It seems to me that if one is to "believe" in PA, then one must "believe" in Con(PA) (this is, in some sense, what it means to believe in the theory!). Similarly, I think such a wishful thinker might believe in Con(PA+Con(PA)) also and then Con(PA+Con(PA)+Con(PA+Con(PA))) etc.
I wondered when considering this - is there such a well-defined concept as the limiting case for things like it? As in, can you construct a theory that for all $n\in\mathbb{N}$ has its own consistency expressed, as above, to the $n$th level in a meaningful way? If so, is this a well-known theory and can we give it a proof-theoretic ordinal?
I apologise if the above is completely nonsensical, as I am a complete beginner in logic, set theory etc. and self-teach because of interest.
You can certainly form $$ T_0 = PA \\ T_1 = PA \cup \{\mathit{Con}(PA)\} \\ \vdots \\ T_{n+1} = T_n \cup \{\mathit{Con}(T_n)\} \\ \vdots $$ for every $n$. And all of these theories will be true in the actual integers, or so you will have to believe if you think there's anything deserving of the name "actual integers" in the first place.
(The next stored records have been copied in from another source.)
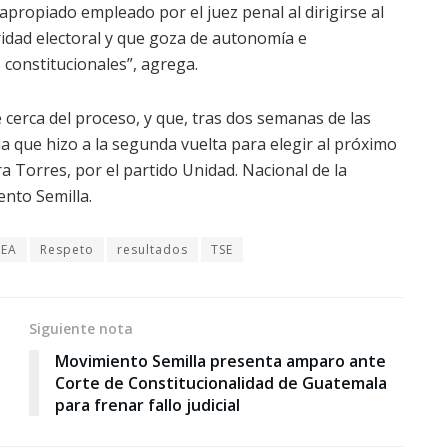
apropiado empleado por el juez penal al dirigirse al
idad electoral y que goza de autonomía e
constitucionales”, agrega.
cerca del proceso, y que, tras dos semanas de las
a que hizo a la segunda vuelta para elegir al próximo
 Torres, por el partido Unidad. Nacional de la
nto Semilla.
EA
Respeto
resultados
TSE
Siguiente nota
Movimiento Semilla presenta amparo ante
Corte de Constitucionalidad de Guatemala
para frenar fallo judicial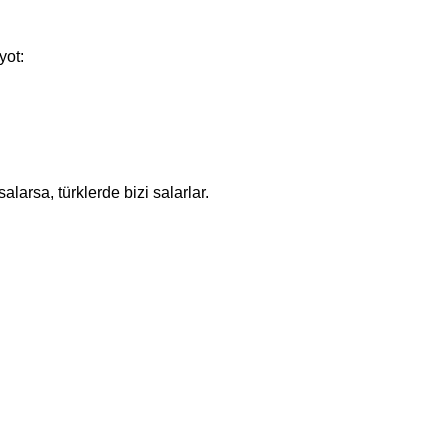
ot:
arsa, türklerde bizi salarlar.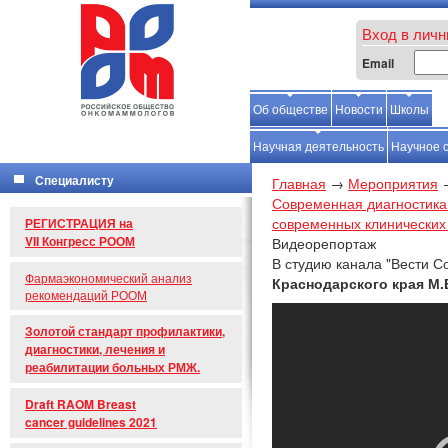
Вход в личн
Email
Об обществе
Новости
Школы
С
Научная деятельность
Научное 
Специалисту
Главная
→
Мероприятия
Современная диагностика
современных клинически
РЕГИСТРАЦИЯ на
VII Конгресс РООМ
Видеорепортаж
В студию канала "Вести 
Фармаэкономический анализ
Краснодарского края М.
рекомендаций РООМ
Золотой стандарт профилактики,
диагностики, лечения и
реабилитации больных РМЖ.
Draft RAOM Breast
cancer guidelines 2021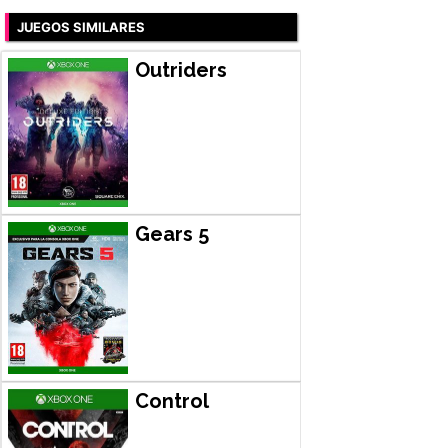
JUEGOS SIMILARES
Outriders
Gears 5
Control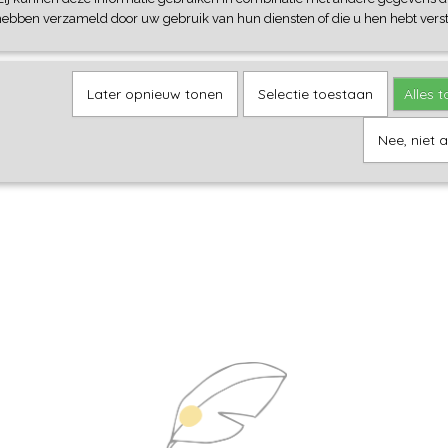
hebben verzameld door uw gebruik van hun diensten of die u hen hebt verst
Later opnieuw tonen
Selectie toestaan
Alles 
Nee, niet 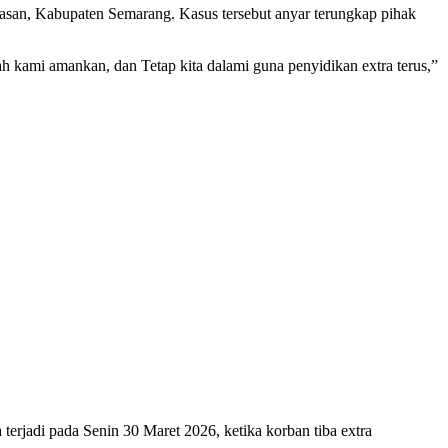
etasan, Kabupaten Semarang. Kasus tersebut anyar terungkap pihak
h kami amankan, dan Tetap kita dalami guna penyidikan extra terus,”
rjadi pada Senin 30 Maret 2026, ketika korban tiba extra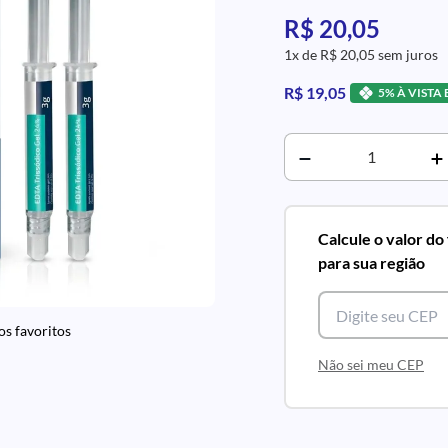
R$ 20,05
1x de R$ 20,05 sem juros
R$ 19,05
5% À VISTA
Calcule o valor do
para sua região
os favoritos
Não sei meu CEP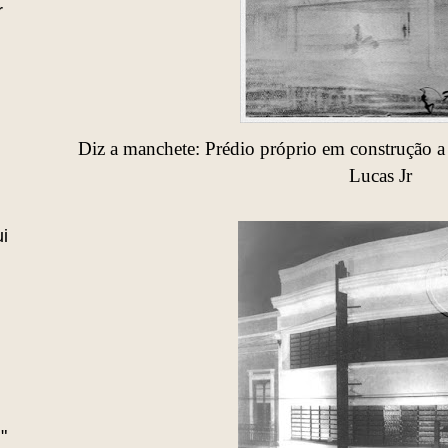
r
Diz a manchete: Prédio próprio em construção 
Lucas Jr
i
"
(Remember that PA is not what creates the integers; it is a formal system for deducing facts about the integers we already feel we know what are from elementary school).
Then you can go to the limit with $$ T_\omega = \bigcup_{n\in\mathbb N} T_n = PA \cup \{\mathit{Con}(PA), \mathit{Con}(T_1), \mathit{Con}(T_2), \ldots \} $$ This theory is still true in the actual integers and therefore consistent. It trivially proves all of the $\mathit{Con}(T_n)$s we have seen so far -- but it does not prove $\mathit{Con}(T_\omega)$! So it makes sense to consider $T_{\omega+1}$, and then we're in business again, continuing the process into transfinite ordinals.
However, something starts to go awry when we get to "sufficiently complex" ordinals. Writing $\mathit{Con}(T_\alpha)$ depends on having a formula that represents the property of being the Gödel number of one of the axioms of $T_\alpha$, which means that we need an arithmetical description of $\alpha$ itself. And there can easily be several different formulas that describe $\alpha$ but which $T_\alpha$ itself doesn't prove are equivalent. This will lead to several possible candidates for $\mathit{Con}(T_\alpha)$. This problem becomes acute when we reach the limit of iterating "$\alpha \mapsto$ the proof-theoretic ordinal of $T_\alpha$".
So now it is questionable whether our process for generating new theories is well defined anymore. Still, if we don't care about being constructive, we might be able sidestep that by specifying that each $T_\alpha$ is represented by the first formula that represents it in the true integers, in some appropriately and carefully defined way. Though perhaps not; the ways I can immediately imagine doing this turn out to be second-order when you look closely at them.
However, when we get to sufficiently large (but still countable) $\alpha$ things break down completely for the opposite reason, namely that there is no finite arithmetical formula that represents $\mathit{Con}(T_\alpha)$ in any recognizable way. (It must be so because there are only countably many arithmetical formulas but uncountably many countable ordinals).